I just want to confirm whether this is correct or not:
The covariance of $X$ and $Y$ is equal to the standard deviation of $X$ times the standard deviation of $Y$.
or, in mathematical notation,
$$ \mathrm{Cov}(X,Y) = \sqrt{\mathrm{Var(X)}}\sqrt{\mathrm{Var}(Y)} $$
On
While cardinal has answered the question, I wanted to add a little something extra.
The Cauchy-Schwarz inequality shows that $\left|\operatorname{Cov}(X,Y)\right|\leq \sqrt{\operatorname{Var}(X)\operatorname{Var}(Y)}$, with equality if and only if $X$ and $Y$ are linearly dependent. In general, you can take the ratio $\rho=\frac{\operatorname{Cov}(X,Y)}{ \sqrt{\operatorname{Var}(X)\operatorname{Var}(Y)}}$ which will be between $-1$ and $1$. This gives the correlation between $X$ and $Y$. It is $1$ when the variables are perfectly correlated (one goes up exactly when the other does), $-1$ when they are perfectly anti-correlated (one goes up exactly when the other goes down), $0$ when they are independent (knowing that one goes up tells you nothing about the behavior of the other), and in general gives a measure of the behavior when things are somewhere in between.

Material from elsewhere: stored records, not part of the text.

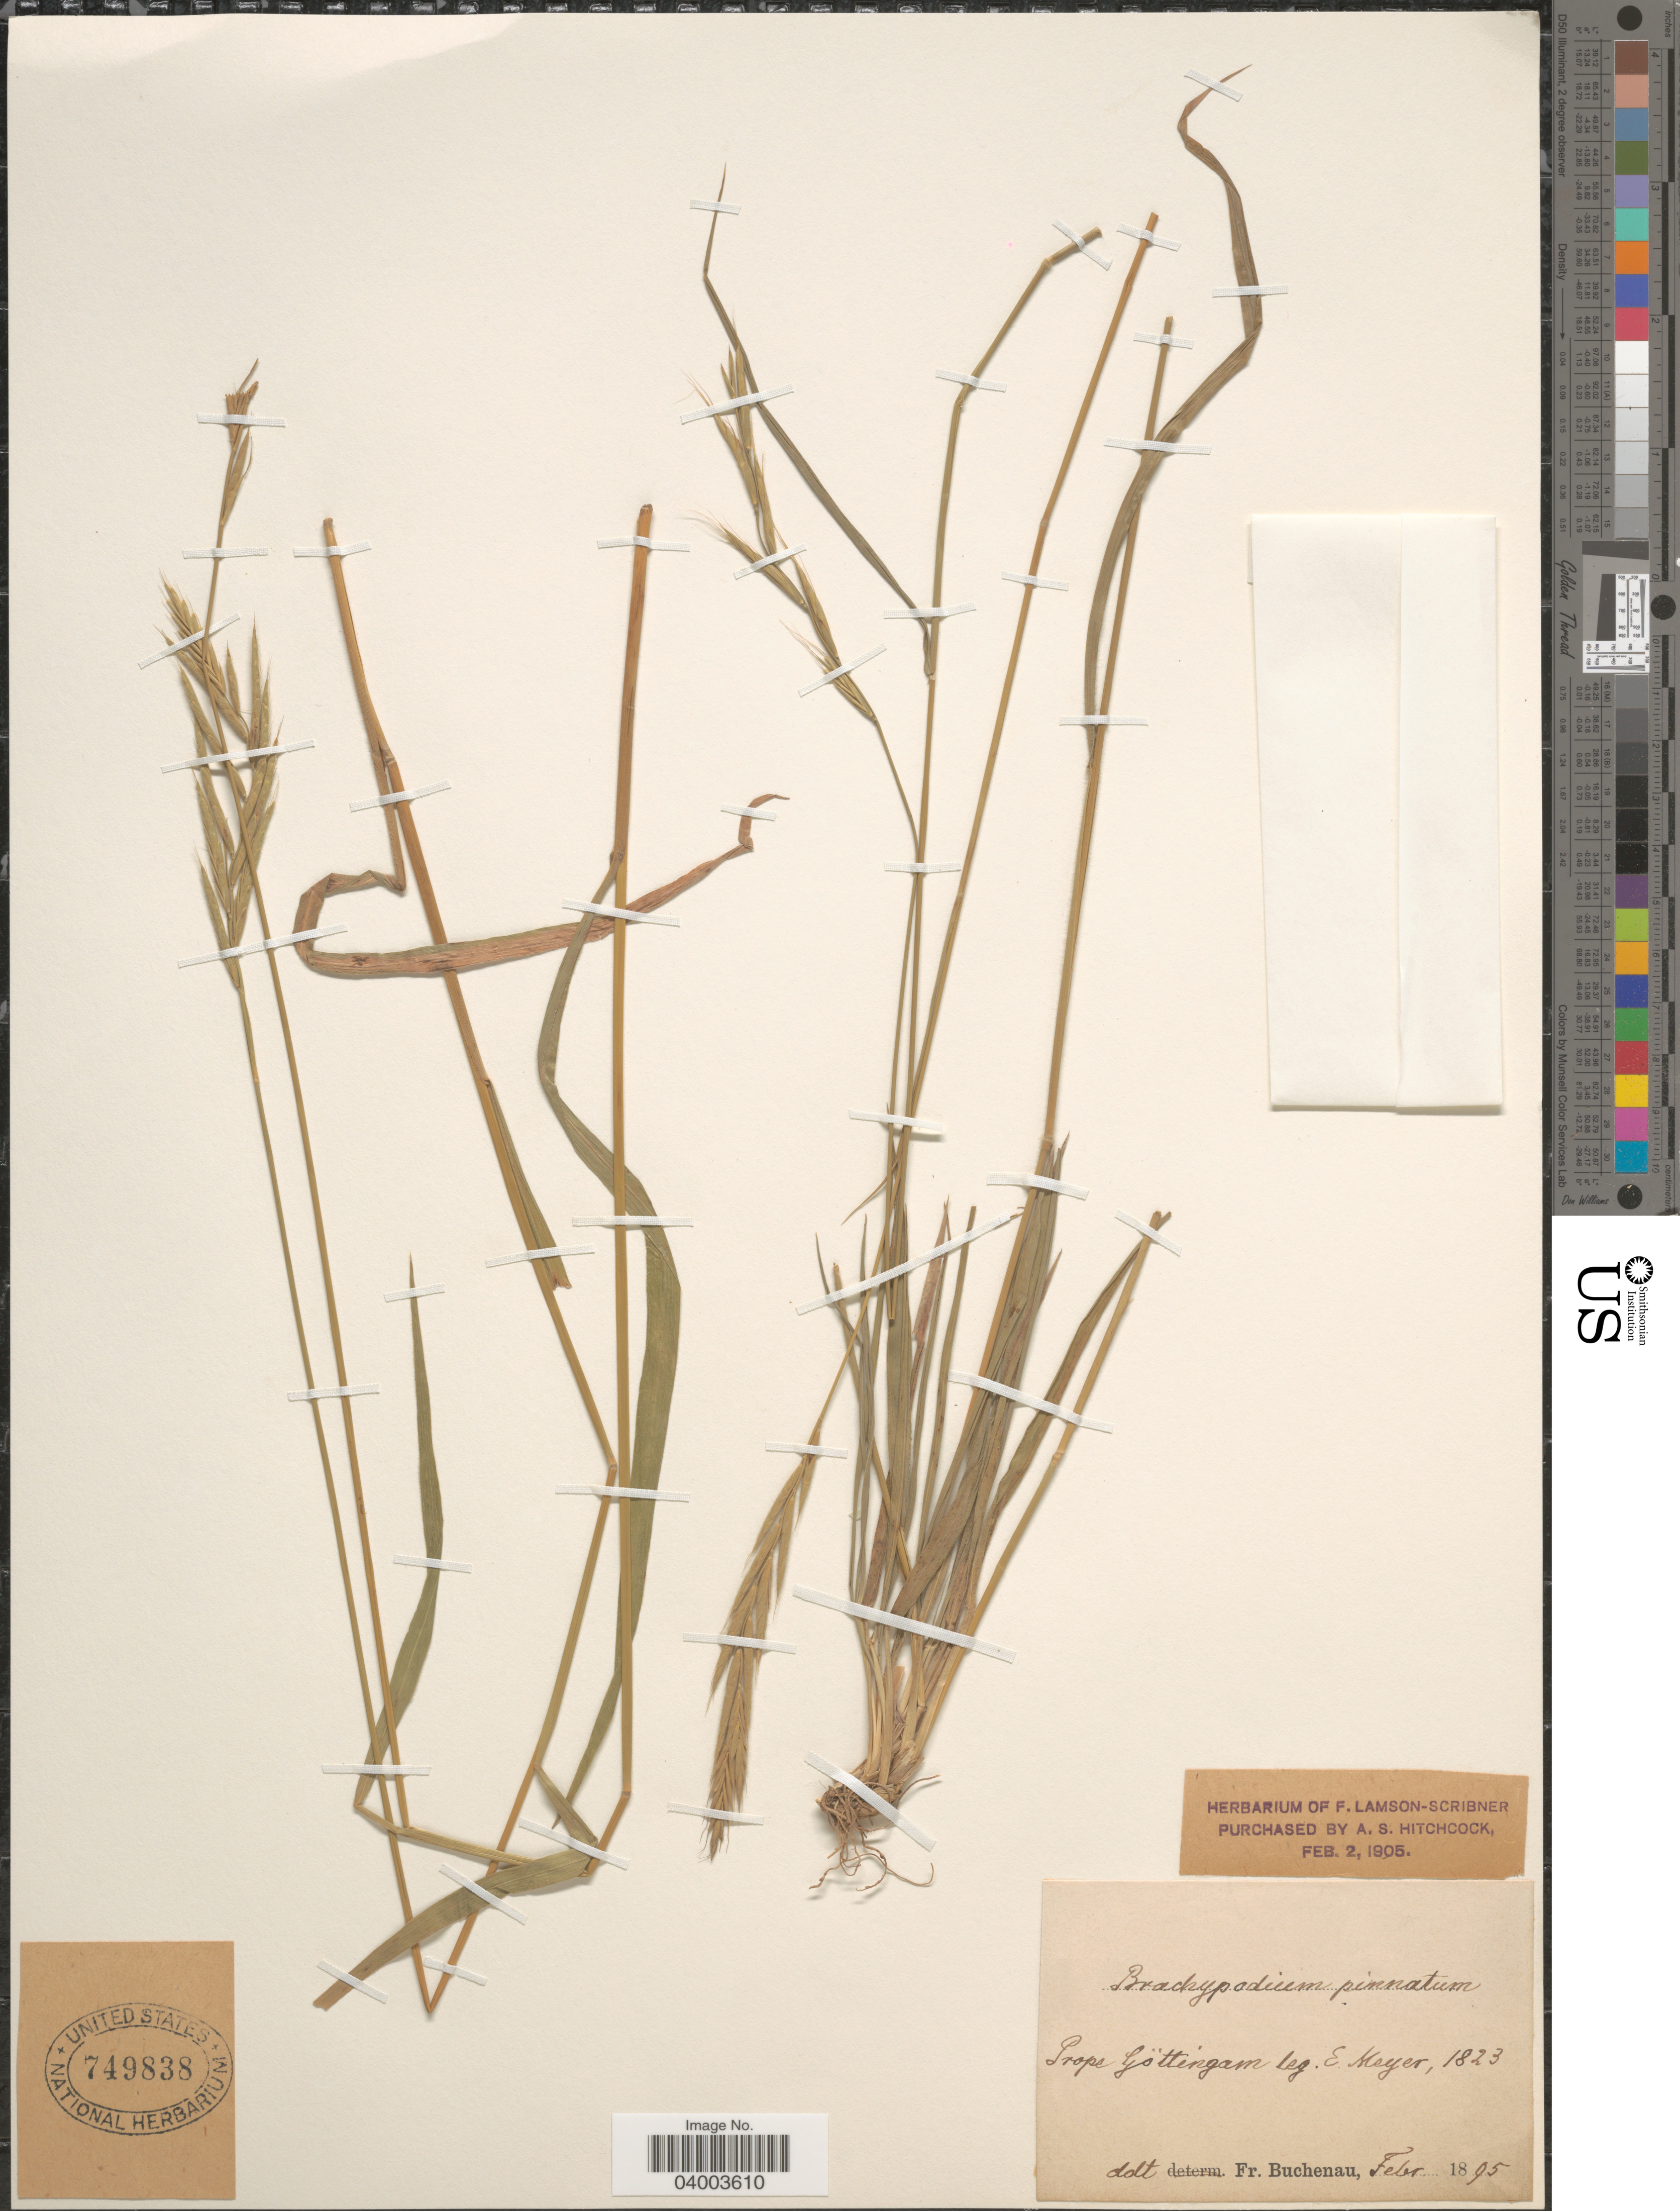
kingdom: Plantae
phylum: Tracheophyta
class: Liliopsida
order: Poales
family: Poaceae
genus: Brachypodium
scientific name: Brachypodium pinnatum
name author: (L.) P. Beauv.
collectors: E. Meyer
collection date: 1823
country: Germany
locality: Prope Göttingam.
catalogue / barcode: US 749838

One of the first places where this comes up is least squares approximation. . While you can always do a least squares approximation to get a line of best fit for your data points, the correlation coefficient tells you whether your line of best fit is actually a good fit. It will be near $0$ for data that is essentially random, and small in magnitude for data which is non-linear.
This is false in general. In fact, it is true if and only if $X=aY+b$ (almost surely) for some fixed constants $a \geq 0$ and $b \in \mathbb{R}$. That is $X$ and $Y$ must be positively linearly related for this to hold. Wikipedia also has a decent page on this.
For a counterexample to your statement, consider any two independent random variables $X$ and $Y$ each with strictly positive variance. Then, $ \mathrm{Cov}(X,Y) = 0 \>, $ but, $ \sqrt{\mathrm{Var}(X)} \sqrt{\mathrm{Var}(Y)} > 0 \>. $
A quick proof (and a slick one, I think; it's not my own) of the if and only if assertion uses the Cauchy–Schwarz inequality and goes as follows. Let $U$ and $V$ be random variables such that $\newcommand{\e}{\mathbb{E}}\e U^2 < \infty$ and $\e V^2 < \infty$. Then, $|\e UV|^2 < \e U^2 \e V^2$ if and only if $\e (t U - V)^2 > 0$ for all $t$. But, if $\e(t_0 U - V)^2 = 0$ for some $t_0$, then $t_0 U = V$ almost surely. Now, set $U = X - \e X$ and $V = Y - \e Y$ to get the desired conclusion.